● **INSTRUCTIONS FOR THE TASK**: What you should give back is a precise copy of the lines below from the one containing "Republic of the Philippines" through the one containing "this month __", with no pictures.

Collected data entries
::::::::
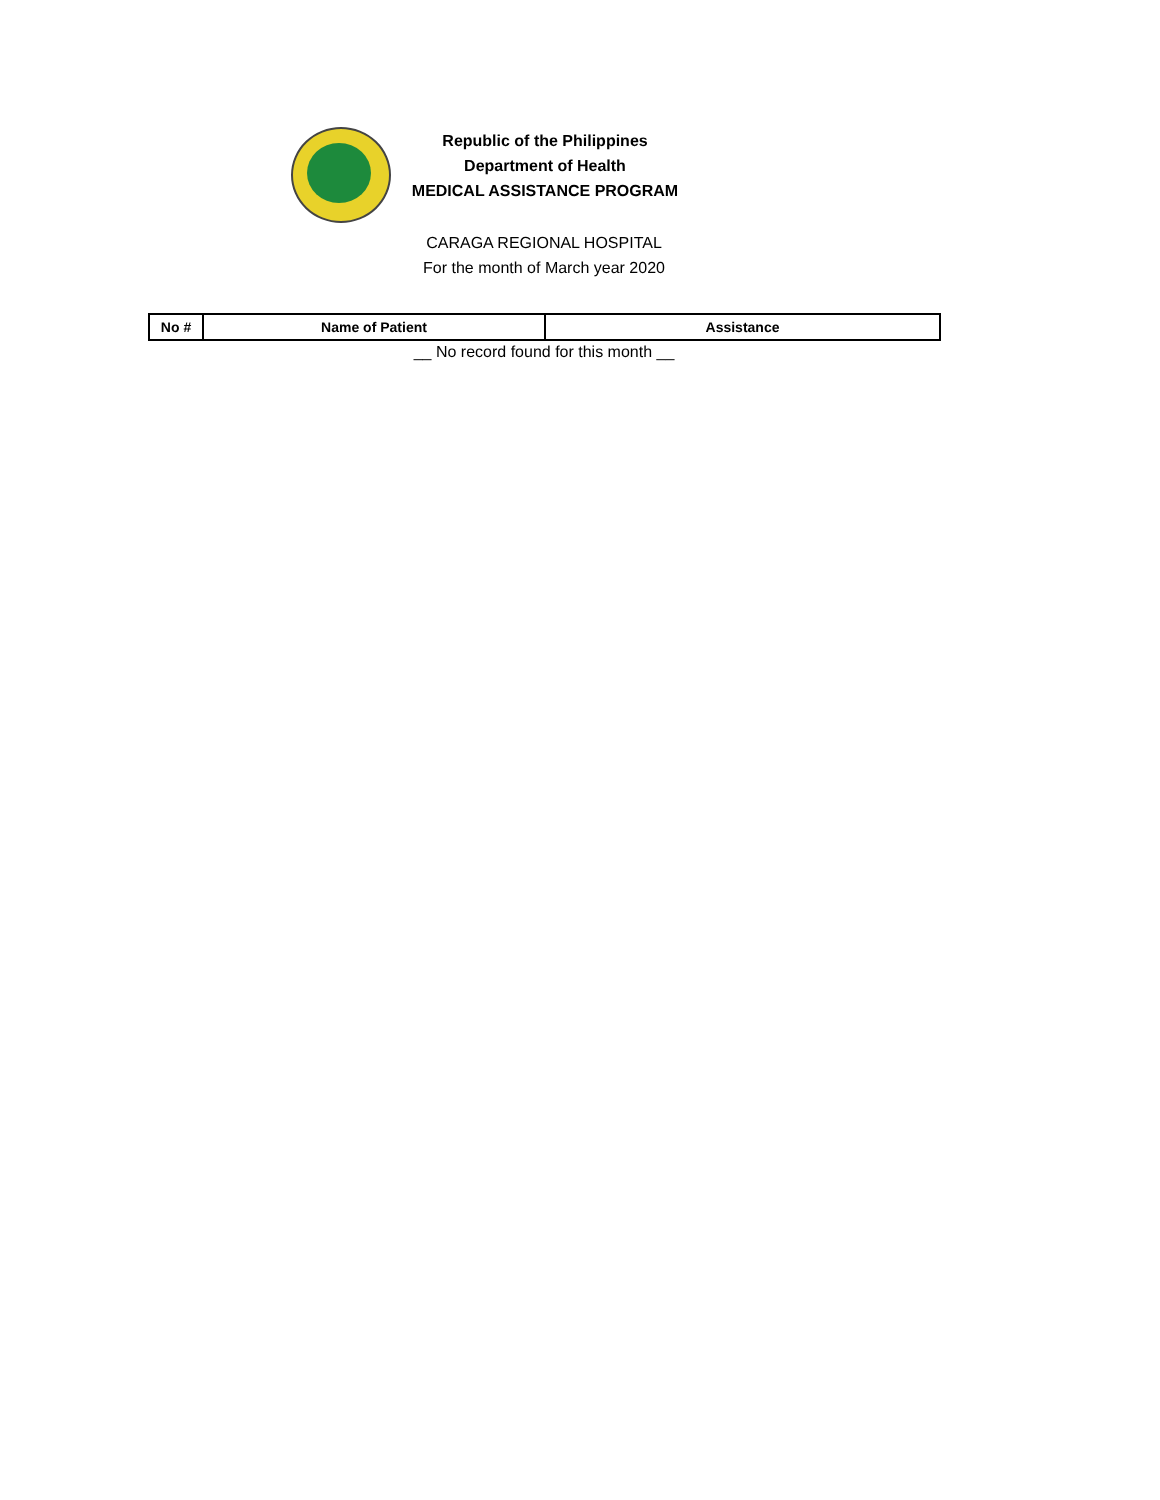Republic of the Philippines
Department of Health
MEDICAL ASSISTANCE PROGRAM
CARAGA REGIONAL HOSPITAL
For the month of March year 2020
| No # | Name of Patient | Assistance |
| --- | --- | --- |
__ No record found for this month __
::::::::
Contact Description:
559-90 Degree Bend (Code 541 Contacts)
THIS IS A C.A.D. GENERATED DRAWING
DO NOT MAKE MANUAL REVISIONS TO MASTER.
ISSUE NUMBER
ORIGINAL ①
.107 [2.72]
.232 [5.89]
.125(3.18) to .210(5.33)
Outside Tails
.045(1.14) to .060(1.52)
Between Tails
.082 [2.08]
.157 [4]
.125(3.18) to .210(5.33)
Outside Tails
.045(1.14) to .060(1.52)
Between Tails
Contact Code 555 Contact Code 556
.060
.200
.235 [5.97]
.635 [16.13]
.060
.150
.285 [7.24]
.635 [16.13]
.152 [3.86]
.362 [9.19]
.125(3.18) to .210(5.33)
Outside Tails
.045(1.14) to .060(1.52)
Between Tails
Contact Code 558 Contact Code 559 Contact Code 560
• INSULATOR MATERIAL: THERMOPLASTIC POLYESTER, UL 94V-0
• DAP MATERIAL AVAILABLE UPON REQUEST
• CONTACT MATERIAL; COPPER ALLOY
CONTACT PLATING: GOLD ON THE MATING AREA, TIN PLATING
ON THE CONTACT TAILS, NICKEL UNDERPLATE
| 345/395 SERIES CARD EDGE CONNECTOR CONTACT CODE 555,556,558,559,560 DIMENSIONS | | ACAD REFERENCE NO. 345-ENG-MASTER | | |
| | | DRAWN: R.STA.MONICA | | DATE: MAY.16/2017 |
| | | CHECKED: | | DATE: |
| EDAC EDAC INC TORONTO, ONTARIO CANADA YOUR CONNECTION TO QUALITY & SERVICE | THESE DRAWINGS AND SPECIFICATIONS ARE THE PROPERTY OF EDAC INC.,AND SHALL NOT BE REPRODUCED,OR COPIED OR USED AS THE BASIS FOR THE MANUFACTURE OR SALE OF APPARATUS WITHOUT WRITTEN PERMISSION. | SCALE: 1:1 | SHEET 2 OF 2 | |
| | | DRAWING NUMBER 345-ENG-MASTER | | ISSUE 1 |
::::::::
● **SOLUTION TO THIS PROBLEM**:
Republic of the Philippines
Department of Health
MEDICAL ASSISTANCE PROGRAM
CARAGA REGIONAL HOSPITAL
For the month of March year 2020
| No # | Name of Patient | Assistance |
| --- | --- | --- |
__ No record found for this month __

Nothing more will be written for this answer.